- _About this exercise_: If a line of the data below holds the string "Each", copy it.

- _Exercise data_:
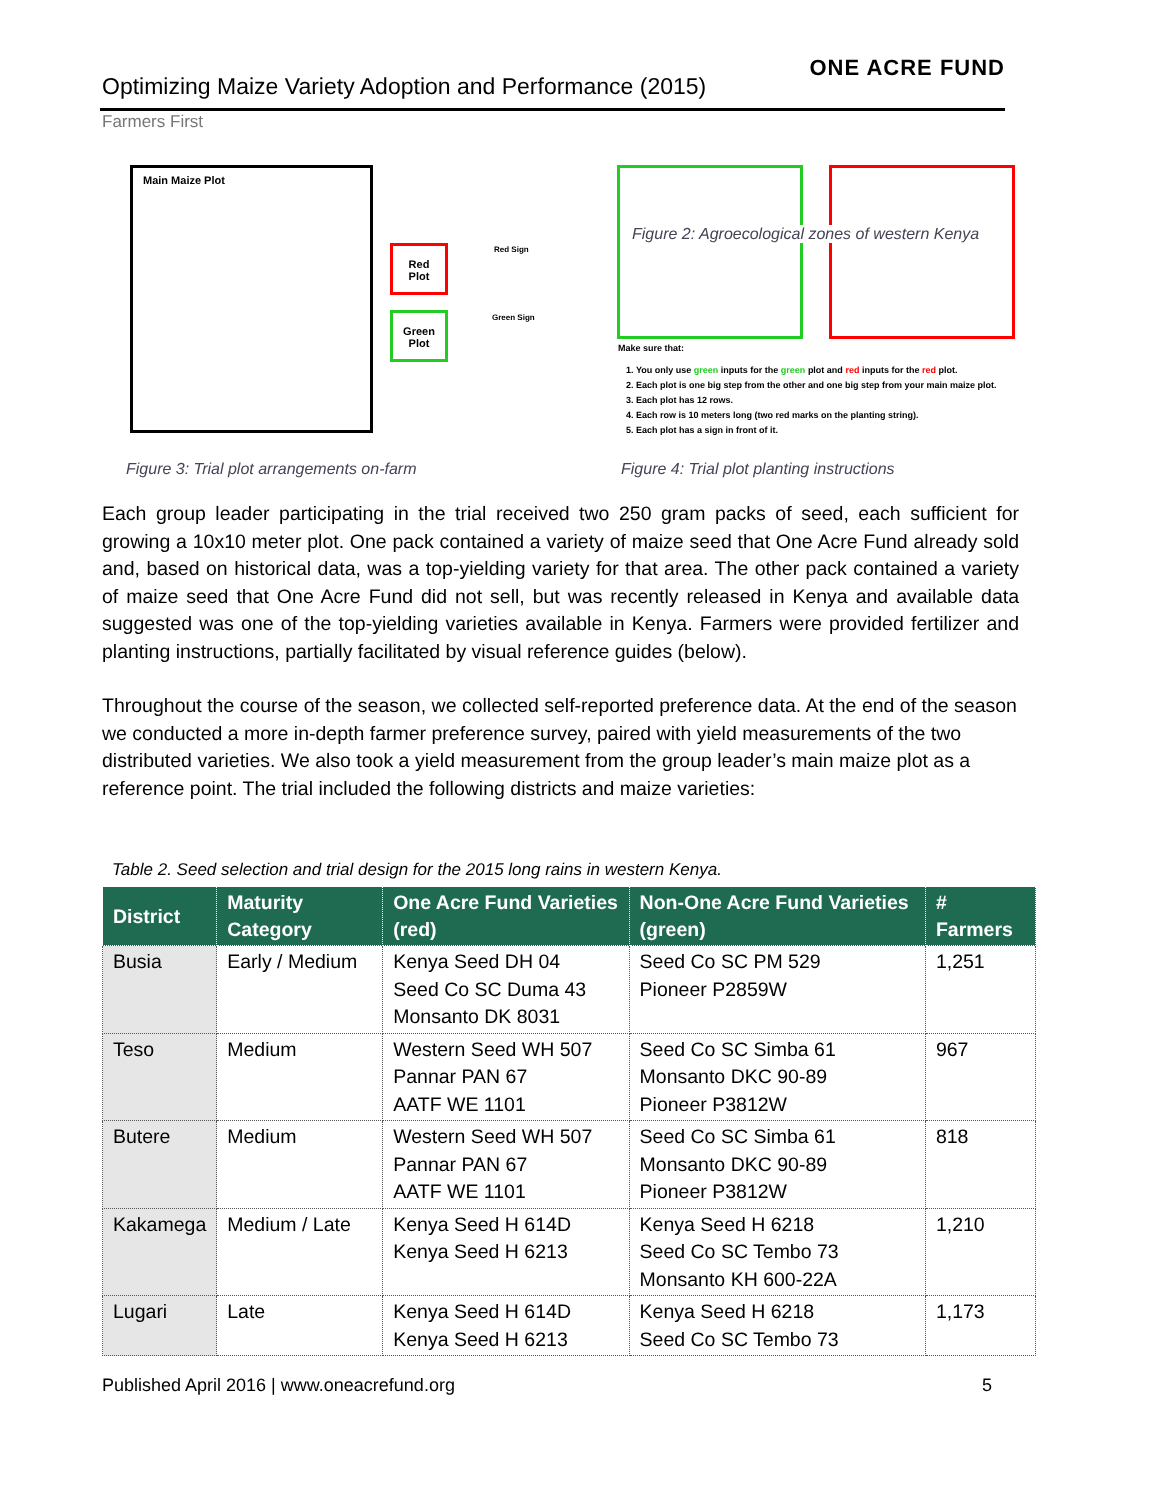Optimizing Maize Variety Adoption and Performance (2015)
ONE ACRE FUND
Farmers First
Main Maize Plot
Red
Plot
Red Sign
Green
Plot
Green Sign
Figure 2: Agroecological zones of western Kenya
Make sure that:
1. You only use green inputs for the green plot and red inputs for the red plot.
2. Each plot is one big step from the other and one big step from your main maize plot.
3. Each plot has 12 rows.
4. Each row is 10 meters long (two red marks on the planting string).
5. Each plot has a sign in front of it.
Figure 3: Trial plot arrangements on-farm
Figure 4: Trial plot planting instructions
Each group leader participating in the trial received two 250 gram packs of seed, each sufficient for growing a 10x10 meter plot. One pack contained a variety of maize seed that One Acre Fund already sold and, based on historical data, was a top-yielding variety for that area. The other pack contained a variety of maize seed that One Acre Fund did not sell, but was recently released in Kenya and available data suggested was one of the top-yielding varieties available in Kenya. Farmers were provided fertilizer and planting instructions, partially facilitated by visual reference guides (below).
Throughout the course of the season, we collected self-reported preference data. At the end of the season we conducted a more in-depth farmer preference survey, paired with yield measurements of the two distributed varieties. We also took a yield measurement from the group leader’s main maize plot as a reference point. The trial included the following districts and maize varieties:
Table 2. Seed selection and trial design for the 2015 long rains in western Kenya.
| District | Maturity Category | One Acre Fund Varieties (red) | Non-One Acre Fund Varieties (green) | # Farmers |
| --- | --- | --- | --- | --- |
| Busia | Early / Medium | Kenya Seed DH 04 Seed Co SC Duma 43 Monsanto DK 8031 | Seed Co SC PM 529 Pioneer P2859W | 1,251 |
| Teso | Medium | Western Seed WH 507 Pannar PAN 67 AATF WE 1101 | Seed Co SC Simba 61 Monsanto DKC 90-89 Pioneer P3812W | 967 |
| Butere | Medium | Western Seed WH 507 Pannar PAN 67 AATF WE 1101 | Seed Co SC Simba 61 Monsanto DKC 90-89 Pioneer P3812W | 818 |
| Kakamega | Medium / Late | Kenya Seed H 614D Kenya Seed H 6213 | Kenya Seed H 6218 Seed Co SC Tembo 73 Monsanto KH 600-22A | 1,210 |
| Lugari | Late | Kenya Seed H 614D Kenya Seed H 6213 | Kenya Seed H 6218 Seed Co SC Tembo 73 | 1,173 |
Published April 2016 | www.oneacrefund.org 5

- _Result_:
2. Each plot is one big step from the other and one big step from your main maize plot.
3. Each plot has 12 rows.
4. Each row is 10 meters long (two red marks on the planting string).
5. Each plot has a sign in front of it.
Each group leader participating in the trial received two 250 gram packs of seed, each sufficient for growing a 10x10 meter plot. One pack contained a variety of maize seed that One Acre Fund already sold and, based on historical data, was a top-yielding variety for that area. The other pack contained a variety of maize seed that One Acre Fund did not sell, but was recently released in Kenya and available data suggested was one of the top-yielding varieties available in Kenya. Farmers were provided fertilizer and planting instructions, partially facilitated by visual reference guides (below).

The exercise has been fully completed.